// editorial: wehrhaft sein //
Mit einem Paukenschlag wurde ausgerechnet an dem Tag, wo der Wahlsieg von Donald Trump zum 47. Präsidenten der USA feststand, das Ende der deutschen Ampel-Koalition eingeleitet.
An diesen 6. November 2024 werden wir uns alle noch viele Jahre später erinnern. Zum einem, weil er gezeigt hat, wie unberechenbar und volatil vieles geworden ist, und zum anderen, dass alles plötzlich ganz schnell und anders als erwartet vonstattengehen kann.
Welche Folgen diese politischen Erdbeben haben werden – für Deutschland und die Welt – können wir punktuell erahnen und aus bisherigen Erfahrungen ableiten, aber mit hundertprozentiger Gewissheit können wir es nicht sagen. Was heute zum Beispiel feststeht: In Deutschland ist eine Regierung kolossal gescheitert, die ehrgeizige Ziele für den Klimaschutz hatte. Einer von vielen Gründen: Die Ampel-Regierung, vor allem die Grünen, waren nicht in der Lage, ihre Vorhaben und Projekte der Bevölkerung näherzubringen und sie dafür zu begeistern. Ein Beispiel für eine miserable Kommunikationsstrategie. Währenddessen hat in den USA erneut ein Mann die Macht übernommen, der den Klimawandel hartnäckig leugnet und Klimaziele mit aller Kraft boykottiert: „Das Konzept der Erderwärmung wurde von und für Chinesen geschaffen, um die amerikanische Produktion wettbewerbsunfähig zu machen.“ (Trump auf Twitter, 6. November 2012) – nur eines von unzähligen Zitaten, die der Republikaner massenwirksam über alle ihn zur Verfügung stehenden Medienkanäle verbreitet.

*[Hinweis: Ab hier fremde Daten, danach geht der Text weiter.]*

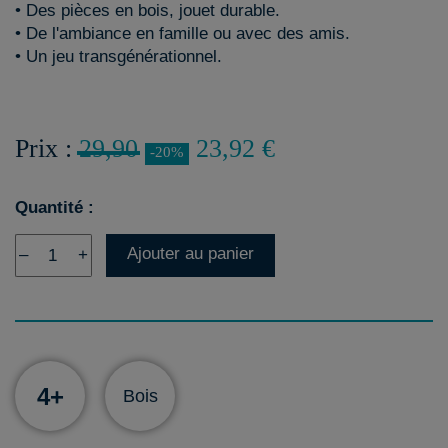
• Des pièces en bois, jouet durable.
• De l'ambiance en famille ou avec des amis.
• Un jeu transgénérationnel.
Prix :
29,90
23,92 €
-20%
Quantité :
Ajouter au panier
–
+
4+
Bois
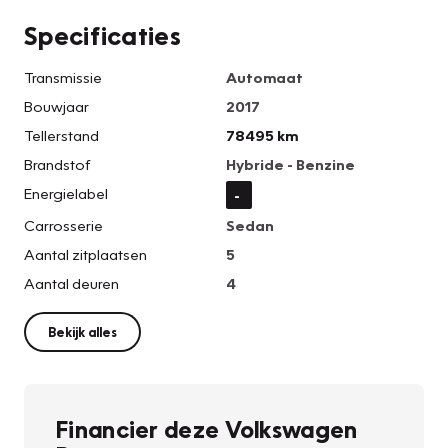
Specificaties
Transmissie
Automaat
Bouwjaar
2017
Tellerstand
78495 km
Brandstof
Hybride - Benzine
Energielabel
-
Carrosserie
Sedan
Aantal zitplaatsen
5
Aantal deuren
4
Bekijk alles
Financier deze Volkswagen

Experten befürchten, dass es der US-Klimaforschung an den Kragen gehen wird und Trump, soweit er darauf Einfluss hat, den Klimaforschern wieder den Geldhahn zudrehen wird. Das wäre nichts Neues. Erinnern wir uns nur beispielsweise daran, dass er 2018 der NASA sämtliche Mittel für ihr wichtiges Carbon Monitoring System strich, das zur Beobachtung von Treibhausgasen und Klimaerwärmung diente.

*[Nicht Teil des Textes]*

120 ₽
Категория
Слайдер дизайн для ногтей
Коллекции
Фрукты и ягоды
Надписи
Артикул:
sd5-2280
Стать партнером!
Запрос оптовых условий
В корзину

Warum Trump damit bei seinen Wählern auf so viel Zuspruch stößt, ist für viele von uns unverständlich – vor allem auch, weil klimabedingte Katastrophen, wie Überschwemmungen und Hurrikans, nicht nur den „Rest“ der Welt, sondern eben auch die Menschen in den USA massiv und leidvoll treffen. Aber Trump hat es geschafft, bei Millionen von Amerikanern Zweifel an der Wissenschaft zu säen und sie davon zu überzeugen, dass wissenschaftliche Ergebnisse nichts taugen und man ihnen misstrauen sollte.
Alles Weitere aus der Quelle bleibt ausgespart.